Personal injury and mass tort, dayparted to Boston's commute.
The Pike, I-93, and I-95 carry the case mix the Boston PI firms build their books around. Bar TV runs against the venues sitting along that geography during the windows the cases originate.
Boston-area legal advertising flights — personal injury, mass tort, DUI defense, workers' comp — weighted to the Pike, Route 93, and Route 95 commute corridors that generate the metro's auto case mix. Bar TV anchored in commute-corridor venues during after-work and Patriots/Celtics/Bruins dayparts; rideshare layered for the late-night college-market intake window. Massachusetts RPC 7.2 compliance reviewed per flight.
Boston's personal injury landscape is one of the most established in the country and the firms we work with run year-round media at substantial weight. The metro's commute geography concentrates the case mix into a tighter window than most U.S. metros — the Pike feeding in from MetroWest, I-93 north from Quincy and the South Shore, I-95 around the inner ring. Late-afternoon and early-evening dayparts cover the windows where weekday accidents cluster, and our bar TV venue list across Quincy, Newton, Cambridge, and the inner-suburb corridor sits along that commute geography.
The Massachusetts Bar's Rule 7 governs lawyer advertising and is well-trodden ground for the firms we work with. Disclaimers, attorney identification, and claims about results all get vetted at the firm level before the spot ships. The bar TV format — fifteen seconds, sound-off, full-screen — accommodates the disclaimer cleanly without compromising the spot's primary message.
Mass tort campaigns run differently here than personal injury. The firms running national mass tort books out of Boston use the bar TV channel as the awareness layer underneath their existing television and outdoor spend. The flight runs at lower weekly weight, year-round rather than burst-pattern, and the call-to-action runs through the firm's digital qualification flow rather than a direct-call CTA. Personal injury runs the opposite shape — concentrated weekly weight, dense venue list, direct-response CTA with the firm's call-tracking number.

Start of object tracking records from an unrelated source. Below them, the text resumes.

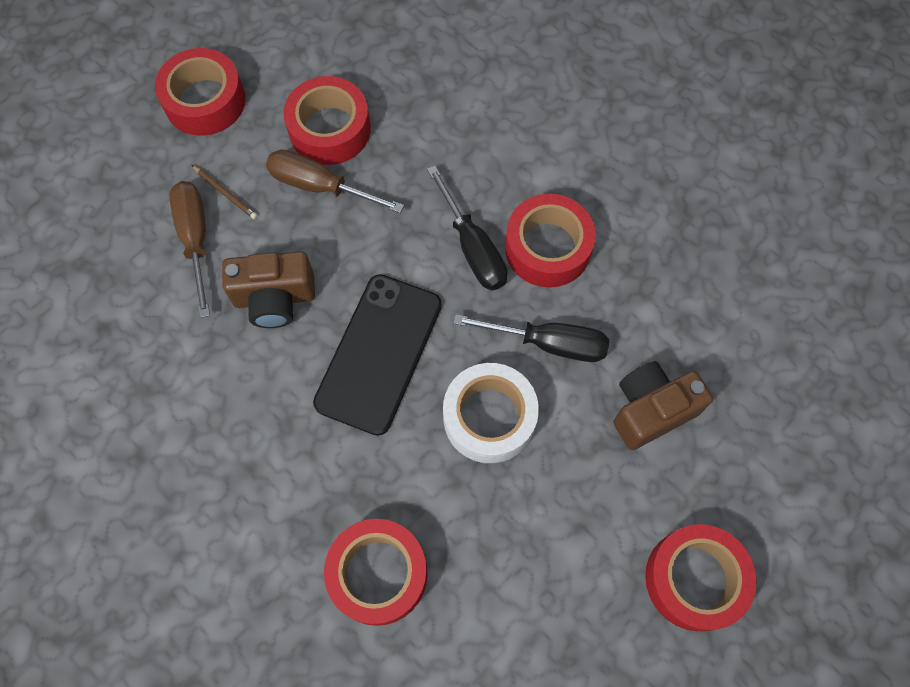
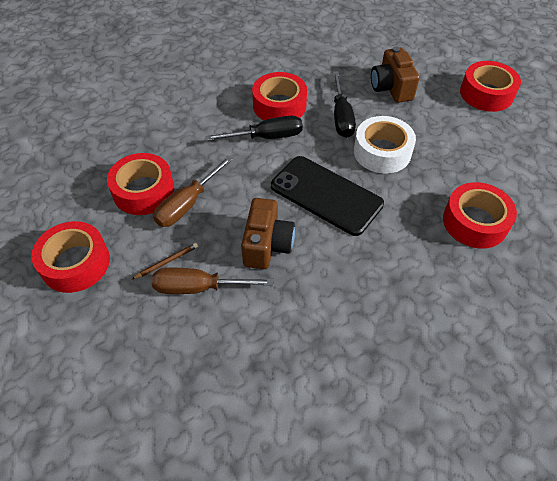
camera: 75 degrees left, 15 degrees down
(550, 343) = (341, 117): black screwdriver -> black screwdriver turned 150 degrees clockwise

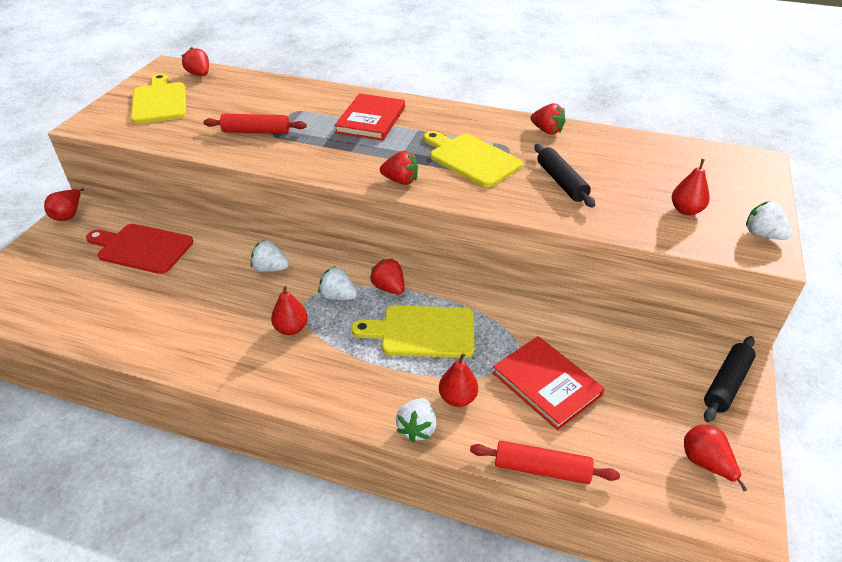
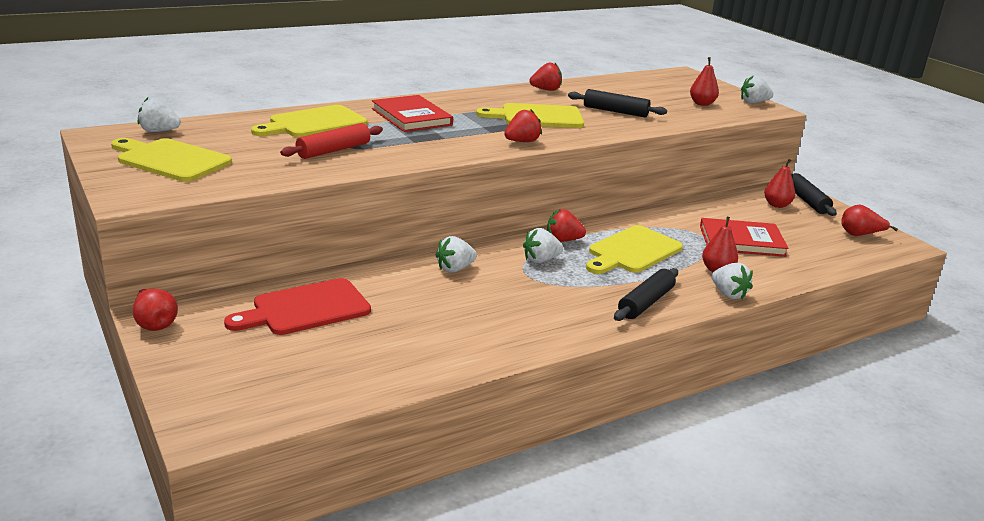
camera: 50 degrees left, 15 degrees down
(199, 74) = (159, 131): red strawberry -> white strawberry
(291, 328) = (550, 291): red pear -> red pear (777, 205)
(294, 101) = (314, 123): none -> yellow cutting board
(335, 387) = (645, 303): none -> black rolling pin
(541, 469) = (812, 275): red rolling pin -> none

The strongest pattern we see in Boston is dayparted bar TV through the late-afternoon weekday windows layered with rideshare from ten to two on Friday and Saturday nights. The bar TV layer covers the post-work-commute window where the metro's traffic-incident case mix originates. The rideshare layer covers the post-bar window across the downtown, Seaport, Fenway, and Allston-Brighton ride corridors where DUI cases originate. Together, the firm's name lands at the times of day Boston's intake data has already flagged as highest-converting.
Recent: a Boston-area personal injury firm running mid-tier sports bars across Quincy, Newton, and the inner-suburb commute corridor, layered with rideshare on Friday and Saturday nights through the Seaport, Fenway, and Allston ride windows. Call volume increased through the flight and concentrated in the dayparts the firm's intake reporting had already identified as highest-converting.
Frequently asked questions
Can law firms advertise through Highfloor under bar association rules?
Yes — our legal-vertical work runs under each state's bar association advertising rules (Arizona ER 7.2 et seq., Massachusetts Rules of Professional Conduct 7.2, Illinois Supreme Court Rule 7.2). Disclaimer language, attorney identification, and limitations on claims all live in the creative review process. Most of the firms we work with run creative through their own ethics counsel before the spot ships.
What case categories work best on bar TV?
Personal injury, mass tort, DUI defense, and workers' compensation — categories where the prospect doesn't know they need a lawyer until the event has already happened, and where the channel reaches the prospect at a time of day adjacent to the event (post-work, pre-bar, post-bar).
What's the typical legal-vertical campaign structure?
Bar TV across mid-tier sports bars and casual dining venues weighted to commute corridors and case-mix geography. Rideshare layered for the post-bar window (DUI-adjacent intake). Year-round flights are common; many of our legal clients renew indefinitely after an initial twelve-week proof.
What metrics matter for legal?
Call volume to the firm's intake line, dayparted call breakdown (when calls hit relative to flight dayparts), case-intake form submissions on the firm's site, and where the firm has the data infrastructure, retainer-conversion attribution.
Can the firm pick venues?
Yes — venue lists are reviewed and approved before flight. We bring a recommended list built against the firm's case-mix geography; the firm signs off before the buy goes in.